Supplied entries ::

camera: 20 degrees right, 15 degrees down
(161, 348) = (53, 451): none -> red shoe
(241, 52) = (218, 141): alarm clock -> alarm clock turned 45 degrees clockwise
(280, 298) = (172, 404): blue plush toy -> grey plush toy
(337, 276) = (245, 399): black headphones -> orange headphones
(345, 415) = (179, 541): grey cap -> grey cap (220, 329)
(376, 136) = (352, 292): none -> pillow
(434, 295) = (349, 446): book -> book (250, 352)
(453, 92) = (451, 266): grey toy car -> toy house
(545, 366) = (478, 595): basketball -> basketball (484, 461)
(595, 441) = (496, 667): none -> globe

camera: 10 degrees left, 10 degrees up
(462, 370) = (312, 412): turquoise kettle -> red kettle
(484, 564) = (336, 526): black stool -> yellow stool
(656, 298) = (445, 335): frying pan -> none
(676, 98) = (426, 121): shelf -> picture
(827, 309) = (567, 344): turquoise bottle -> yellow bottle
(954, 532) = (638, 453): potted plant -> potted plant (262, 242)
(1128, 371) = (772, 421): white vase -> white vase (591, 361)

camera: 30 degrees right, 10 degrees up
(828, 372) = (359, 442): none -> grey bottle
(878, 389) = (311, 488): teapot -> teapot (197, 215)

* * *

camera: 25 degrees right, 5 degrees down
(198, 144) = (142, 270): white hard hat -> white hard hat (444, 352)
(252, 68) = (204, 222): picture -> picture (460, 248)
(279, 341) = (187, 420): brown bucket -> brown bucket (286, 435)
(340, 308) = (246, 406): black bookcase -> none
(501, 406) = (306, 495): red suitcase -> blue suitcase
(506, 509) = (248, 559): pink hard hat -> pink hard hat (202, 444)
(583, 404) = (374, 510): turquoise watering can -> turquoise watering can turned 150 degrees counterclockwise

...

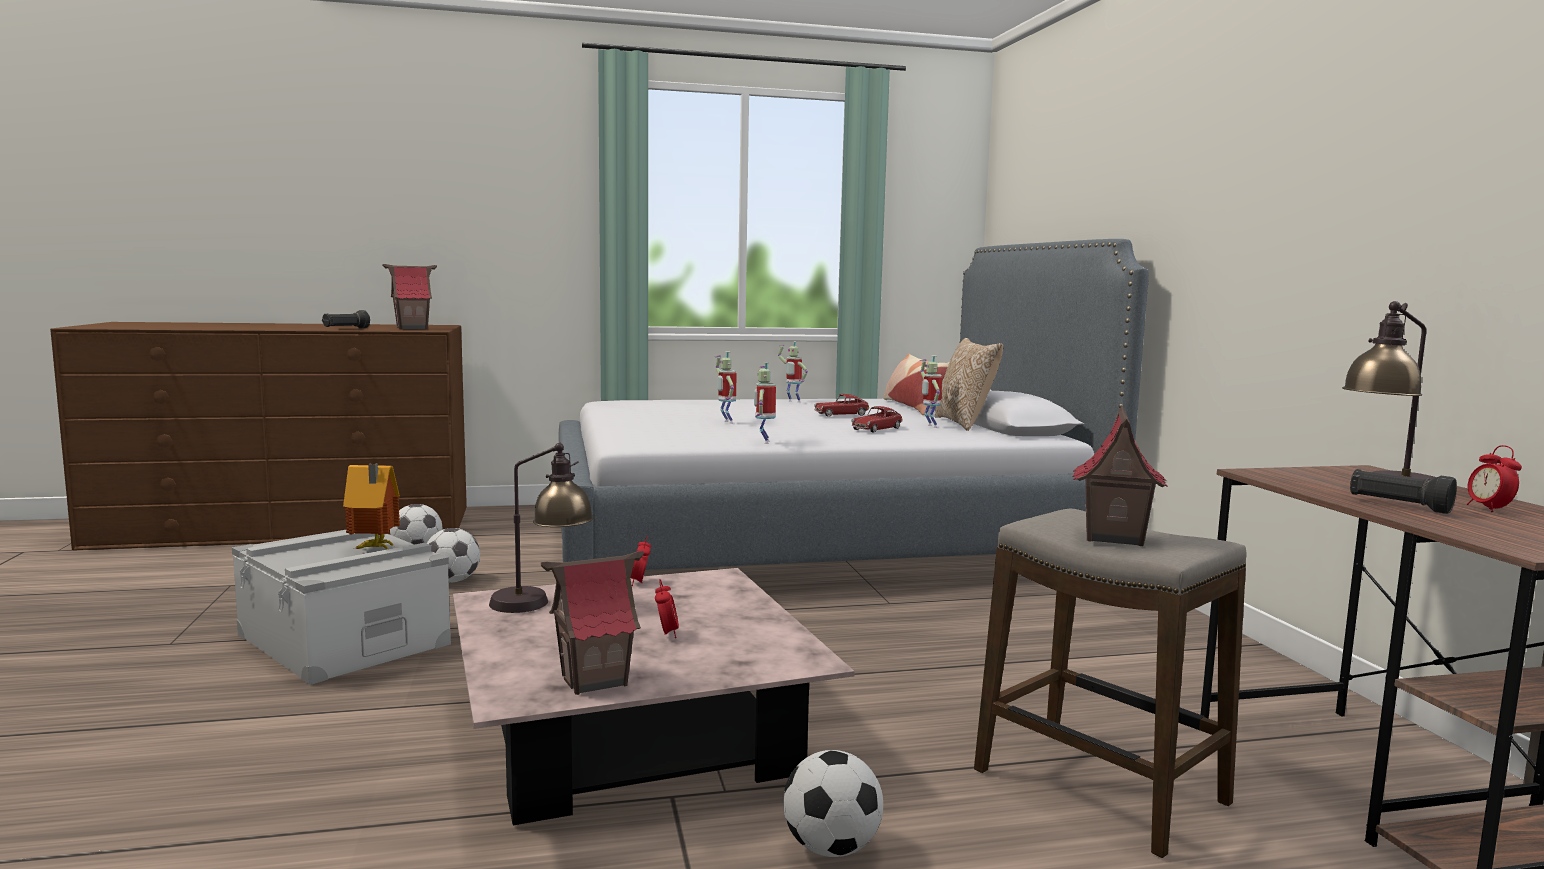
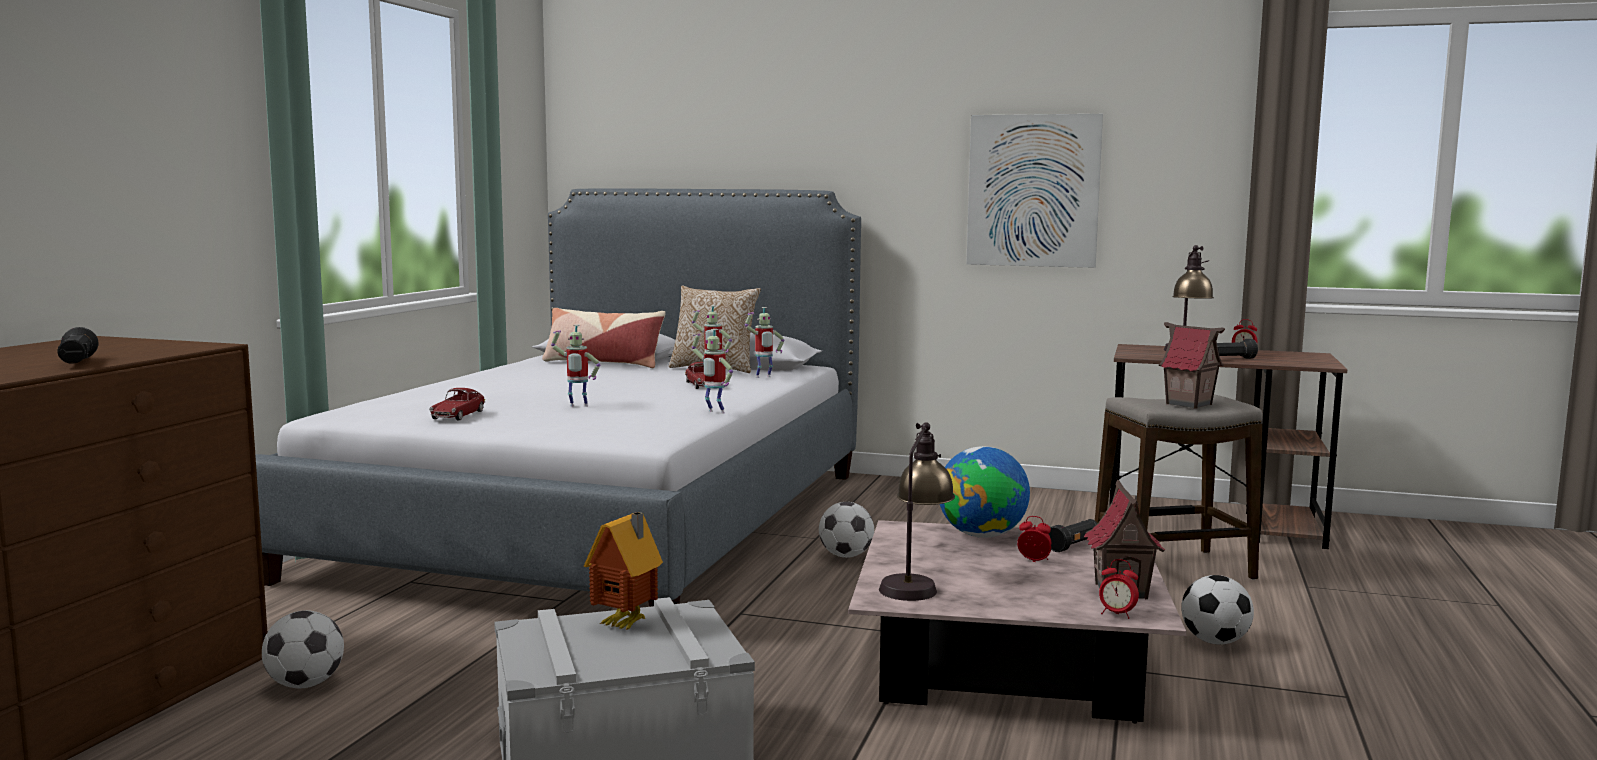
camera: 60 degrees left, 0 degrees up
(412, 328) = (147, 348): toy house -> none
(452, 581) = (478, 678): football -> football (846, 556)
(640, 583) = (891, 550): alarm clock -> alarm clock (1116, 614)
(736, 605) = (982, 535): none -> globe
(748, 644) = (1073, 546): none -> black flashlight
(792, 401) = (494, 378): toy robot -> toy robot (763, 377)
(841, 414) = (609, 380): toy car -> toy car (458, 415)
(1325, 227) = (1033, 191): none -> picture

Task to carry out :: Once the line with "(434, 295) = (349, 446): book" is found in the records above, print exactly that line and every line after it through the line with "(828, 372) = (359, 442): none -> grey bottle".

Completed exercise ::
(434, 295) = (349, 446): book -> book (250, 352)
(453, 92) = (451, 266): grey toy car -> toy house
(545, 366) = (478, 595): basketball -> basketball (484, 461)
(595, 441) = (496, 667): none -> globe

camera: 10 degrees left, 10 degrees up
(462, 370) = (312, 412): turquoise kettle -> red kettle
(484, 564) = (336, 526): black stool -> yellow stool
(656, 298) = (445, 335): frying pan -> none
(676, 98) = (426, 121): shelf -> picture
(827, 309) = (567, 344): turquoise bottle -> yellow bottle
(954, 532) = (638, 453): potted plant -> potted plant (262, 242)
(1128, 371) = (772, 421): white vase -> white vase (591, 361)

camera: 30 degrees right, 10 degrees up
(828, 372) = (359, 442): none -> grey bottle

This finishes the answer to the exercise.